I find that overflow a bit odd. What is the ghc command line? Are you using
optimization flags?
> The following is the code that leaks memory.
>
> sctAnal gs = null cgs || all (not . null) dcs
> where
> gs' = fixSize compose $ Set.fromList [TT (x,y,cs) [] | To _ x y
> cs<-Set.toList gs]
> cgs = [z | z@(TT (x,y,cs) _)<-Set.toList gs', x==y]
> dcs = [[c| c@(a,D,b)<-Set.toList cs , a==b] | TT (_,_,cs) _<-cgs]
> compose gs = trace ("## "++show (Set.size gs)) $ foldr checkInsert gs
> $ do
> TT (x1,y1,cs1) l1 <- Set.toList gs
> TT (_,y2,cs2) l2 <- takeWhileTTfrom y1 . Set.toList $ setGT (TT
> (y1,Al""(-1),Set.empty) []) gs
> return $ TT (x1,y2,cs1 `comp` cs2) (l1++y1:l2)
> takeWhileTTfrom y = takeWhile (\(TT (y',_,_) _) -> y==y')
> checkInsert x s
> | Set.member x s = s
> | otherwise = Set.insert x s
>
> data TT a b = TT a b deriving (Show)
> instance (Eq a, Eq b) => Eq (TT a b) where
> (TT x lx) == (TT y ly) = lx==lx && ly==ly && x == y
> instance (Ord a, Ord b) => Ord (TT a b) where
> (TT x lx) < (TT y ly) = lx==lx && ly==ly && x < y
>
Tracing by eye:
sctAnal gc => null cgs => Set.toList gs' =>
let long = (Set.fromList [TT (x,y,cs) [] | To _ x y cs<-Set.toList gs])

**EXERCISE 1**
In the reply about the leaking Haskell code, what two questions does the writer ask before the quoted code?
**EXERCISE 2**
Write the next part of the reply about the leaking Haskell code, picking up right after its last line.

**DATA**

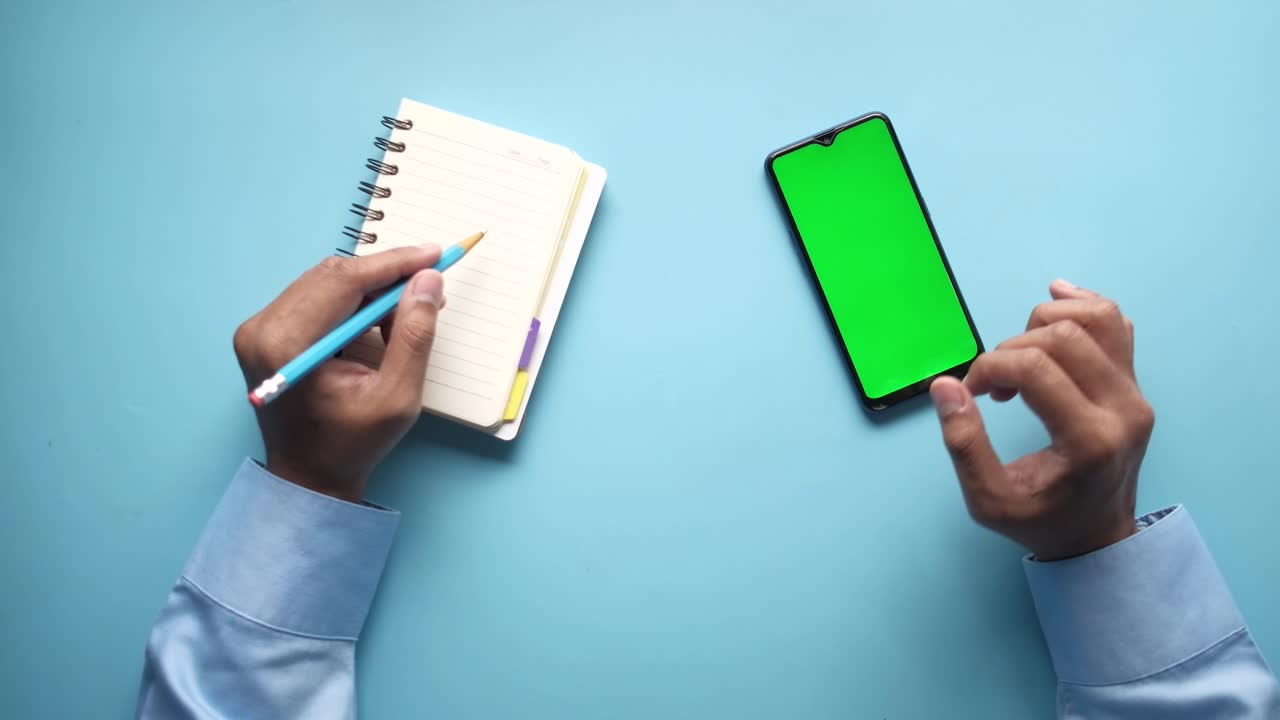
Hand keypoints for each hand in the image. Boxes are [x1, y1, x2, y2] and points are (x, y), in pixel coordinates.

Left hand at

**WRITTEN ANSWER 1**
The writer asks what the ghc command line is and whether optimization flags are being used.

**WRITTEN ANSWER 2**
in fixOnBy Set.size (==) compose (long) =>
if (Set.size (compose long)) == (Set.size long) then long else (compose long) =>
Set.size (compose long) => compose long =>
trace ("##"++show (Set.size long)) <rest> => Set.size long => long =>
Set.fromList [TT (x,y,cs) [] | To _ x y cs<-Set.toList gs] => Set.toList gs
Which does not look like it will blow stack space. So I cannot see why the
tracing function does not get to print the size.
I would try to simplify the string the trace function prints into a literal
instead of a calculation on the size. Then I would add many many more (trace
"literal" $) functions to the code until I get some that print before it
crashes. But I suspect you have done most of that.